The women and children’s drudgery to secure water each day left them exhausted and without the energy to work or the time to go to school. Dire poverty and little access to education and other opportunities was the result of the annual drought in the communities of Muntigunung.

Like many of Muntigunung’s population, Abu has never learned to read and write. Now in her early 50s, she shucks cashews as she talks of the changes brought into her life through the support of the Muntigunung Development Program.

“I never went to school. My four kids never went to school. They are married now, and I have no grandchildren yet. But those kids will go to school. They will be the first to go to school,” Abu says.

Having started 12 years ago under the auspices of the Dian Desa Foundation, the Muntigunung Development Program has since secured stable water supplies, improved cashew harvests and trading opportunities (under the Muntigunung Community Social Enterprise), developed Rosella plantations for tea, salts and jubes, lontar palm sugar and bamboo and given rise to Mayan knotted hammock production and, most recently, batik manufacturing.

Anton Soedjarwo

All of these community enterprises were aimed at solving Muntigunung’s primary need for water, says Muntigunung Development Program and Dian Desa founder Anton Soedjarwo. The 69-year-old engineering hydrologist has worked in community development since the early 1960’s, and received the 1983 Ramon Magsaysay Award for community leadership in Yogyakarta. This prestigious award is considered Asia’s Nobel Prize.

“Our strategy was based on studies done 12 years ago that identified water as the number one issue and the most important social program for releasing the communities from that unnecessary burden caused by lack of water and thus creating better lives,” Soedjarwo says.

The hydrologist points out that ground water in Muntigunung is found at 120 meters deep in the lower regions, which sit 80 m above sea level, and thus on the higher slopes that tower 980 m above sea level, drilling for water is unrealistic.

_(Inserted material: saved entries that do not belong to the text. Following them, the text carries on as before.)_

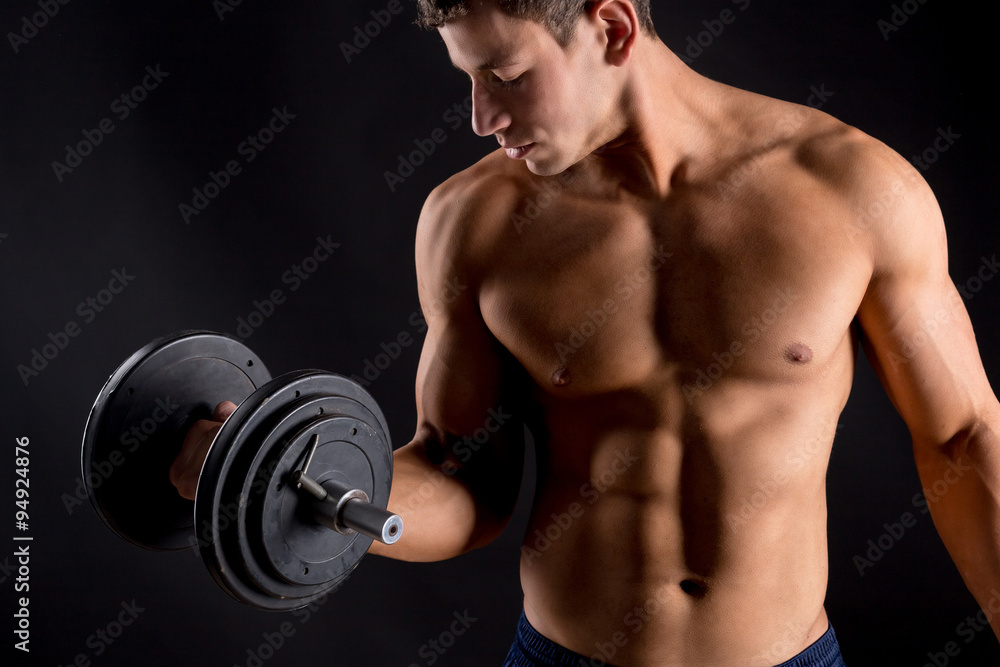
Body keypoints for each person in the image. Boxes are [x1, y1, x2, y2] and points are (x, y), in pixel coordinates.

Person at [171, 1, 1000, 664]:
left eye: (505, 75)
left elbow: (963, 437)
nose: (480, 116)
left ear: (611, 29)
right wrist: (279, 475)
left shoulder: (852, 190)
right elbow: (463, 480)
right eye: (468, 79)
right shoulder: (475, 223)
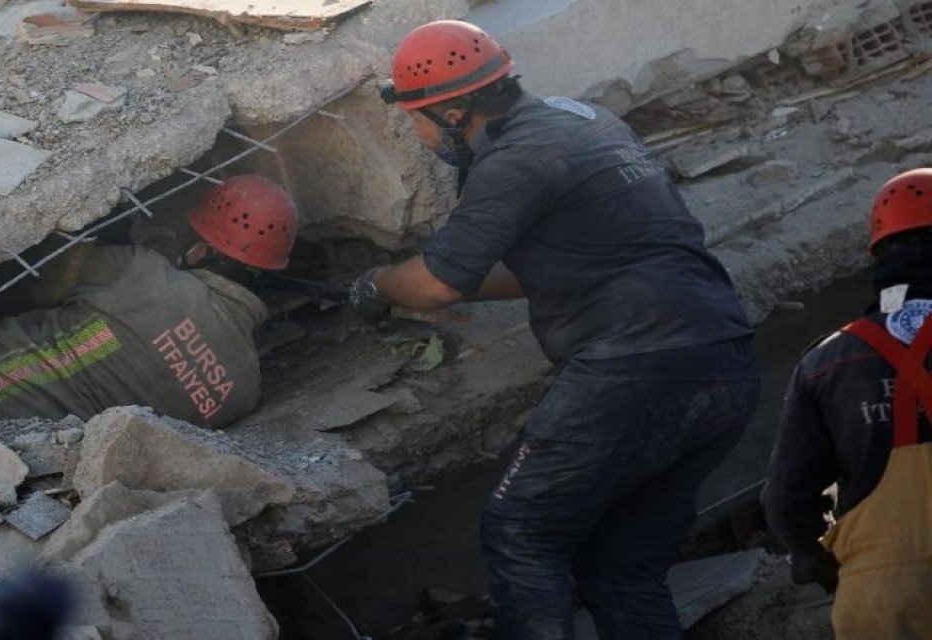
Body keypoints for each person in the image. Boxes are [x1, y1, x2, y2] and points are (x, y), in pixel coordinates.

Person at [348, 20, 761, 639]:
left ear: (454, 112)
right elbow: (535, 267)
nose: (419, 136)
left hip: (631, 368)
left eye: (417, 121)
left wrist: (377, 285)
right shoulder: (583, 120)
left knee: (521, 532)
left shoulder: (514, 159)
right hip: (723, 359)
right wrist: (446, 278)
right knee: (621, 567)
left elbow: (438, 283)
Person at [0, 174, 299, 429]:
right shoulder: (244, 393)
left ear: (198, 251)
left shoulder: (140, 273)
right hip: (2, 461)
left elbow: (26, 279)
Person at [762, 168, 932, 638]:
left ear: (880, 253)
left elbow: (787, 501)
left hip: (886, 598)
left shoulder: (825, 362)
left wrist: (838, 571)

“Due to the geographical situation, the only sustainable technology involves utilizing rain water. With wells, you are talking about major drilling and the cost of bringing it up and pumping it,” says Soedjarwo, adding that existing water tanks have now been restored, community reservoirs formed, and large sheds built, the rooves of which provide additional water catchment area and the interior of which is now a community enterprise workshop space.

Today 60 percent of Muntigunung’s population has water available daily throughout the dry season.

“Theoretically we can say that during the dry season each person has 25 liters of water per day available, so they can wash, cook and drink. In the past women and children would spend three to four hours daily getting water; now they are released from that and can lead more productive lives and open the doors to a new horizon,” Soedjarwo says.

These women who once lugged water for their families were also found in the streets of tourist zones, such as Ubud and Kuta, begging for a living. Without water, education or any of the basic tools needed to create employment, these women, often with their children, were forced to seek an income any way they could.

The Muntigunung Development Program has released many of them from that cruel life.

“I admire these women and their fighting spirit. They are motivated. They used to tell me their life as beggars robbed them of their dignity, and embarrassed them. At the bottom of their hearts, they didn’t want to be begging. They are happy working,” says Soedjarwo.

Soedjarwo and his team, with support from program partners such as hotels and businesses, offer a three-pronged approach to community development, with the “first line” addressing a community’s primary needs such as water, the second developing community economies through adding value to existing products as well as creating new industries, and thirdly education.

For the people of Muntigunung, the program reveals a new horizon for the future.